Sogar der im Pentagon für die Bewertung von Waffen zuständige Thomas Christie gab im März 2004 bei einer Senatsanhörung zu, dass er sich nicht sicher sei, ob das System tatsächlich Schutz vor einem Raketenangriff bieten werde. Christie räumte auf scharfe Nachfrage ein, dass das System bis jetzt nicht genügend entwickelt sei, "um die in Computermodellen gezeigte hohe Effektivität zu bestätigen". Immer wieder haben Wissenschaftler darauf hingewiesen, dass die Abfangtechnik noch nicht ausgereift genug sei.
Milliarden-Aufträge locken
Den Wunsch nach Unverwundbarkeit gibt es in den USA schon seit dem Ende des Zweiten Weltkriegs. Das derzeitige von Bush vorangetriebene Abwehr-Programm wurde bereits in der Clinton-Administration ausgearbeitet. Inzwischen wird, nach Pentagon-Schätzungen, die horrende Summe von rund 53 Milliarden Dollar für die Raketenabwehr bis 2009 einkalkuliert.
"Das Interesse der Industrie ist natürlich enorm", sagt Regina Hagen.
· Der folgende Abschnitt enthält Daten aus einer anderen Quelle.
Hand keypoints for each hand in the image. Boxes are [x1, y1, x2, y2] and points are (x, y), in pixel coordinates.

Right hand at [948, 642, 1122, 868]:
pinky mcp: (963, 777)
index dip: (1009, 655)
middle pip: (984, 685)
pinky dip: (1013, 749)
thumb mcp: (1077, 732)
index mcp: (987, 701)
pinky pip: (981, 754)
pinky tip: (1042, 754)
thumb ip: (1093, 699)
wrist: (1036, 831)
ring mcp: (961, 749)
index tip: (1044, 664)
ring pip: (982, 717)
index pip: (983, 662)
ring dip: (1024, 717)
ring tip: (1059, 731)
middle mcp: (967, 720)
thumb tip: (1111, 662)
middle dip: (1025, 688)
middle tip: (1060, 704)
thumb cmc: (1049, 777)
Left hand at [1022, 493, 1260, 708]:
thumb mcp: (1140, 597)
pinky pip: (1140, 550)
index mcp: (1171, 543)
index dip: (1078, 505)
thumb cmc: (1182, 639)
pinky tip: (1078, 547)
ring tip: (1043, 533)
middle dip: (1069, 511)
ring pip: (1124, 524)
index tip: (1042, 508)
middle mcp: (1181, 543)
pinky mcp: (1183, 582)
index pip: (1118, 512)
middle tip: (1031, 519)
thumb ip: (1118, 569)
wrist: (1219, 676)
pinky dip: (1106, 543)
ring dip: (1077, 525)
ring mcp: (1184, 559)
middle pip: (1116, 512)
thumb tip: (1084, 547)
Zum Beispiel wollen der europäische Luft- und Raumfahrtkonzern EADS und der US-Rüstungskonzern Lockheed Martin beim Bau von Raketenabwehrsystemen kooperieren. Beide Firmen unterzeichneten auf der britischen Luftfahrtschau in Farnborough eine entsprechende Absichtserklärung, nach der sie Partnerschaften in den USA, Europa und weltweit prüfen wollen. Auch die britische BAE Systems und der italienische Alenia Konzern seien an der Kooperation beteiligt. Für die Europäer wäre eine solche Zusammenarbeit mit der US-Industrie ein wichtiger Schritt, um stärker auf dem amerikanischen Rüstungsmarkt Fuß zu fassen. Ausländische Unternehmen haben dort bisher kaum Chancen. Käme das Projekt zustande, dann wären Aufträge in Milliardenhöhe möglich.
Rüstungswettlauf in Asien?
Ausgelotet werden derweil auch die Beziehungen zwischen den Amerikanern und potentiellen politischen Partnern bei der Raketenabwehr. Die Amerikaner sollen seit kurzem unter anderem Verhandlungen mit Polen, Tschechien, Ungarn, Bulgarien und Rumänien führen. Geplant ist zum Beispiel der Bau weiterer Militärbasen für die Raketenabwehr in Ost- und Südosteuropa.
Über die möglicherweise eklatanten Folgen der amerikanischen Raketenabwehr für die internationalen Beziehungen sind die Experten geteilter Meinung. "Die Chinesen werden ihre 20 Interkontinentalraketen auf jeden Fall aufstocken", prognostiziert Regina Hagen. Auch einige Politikwissenschaftler erwarten einen chinesischen Rüstungswettlauf, während andere keine direkten Auswirkungen auf das weltweite Umfeld ausmachen wollen. Als Begründung für den Bau der Raketenabwehr hatte Bush stets die sogenannten "Schurkenstaaten" wie Nordkorea angegeben.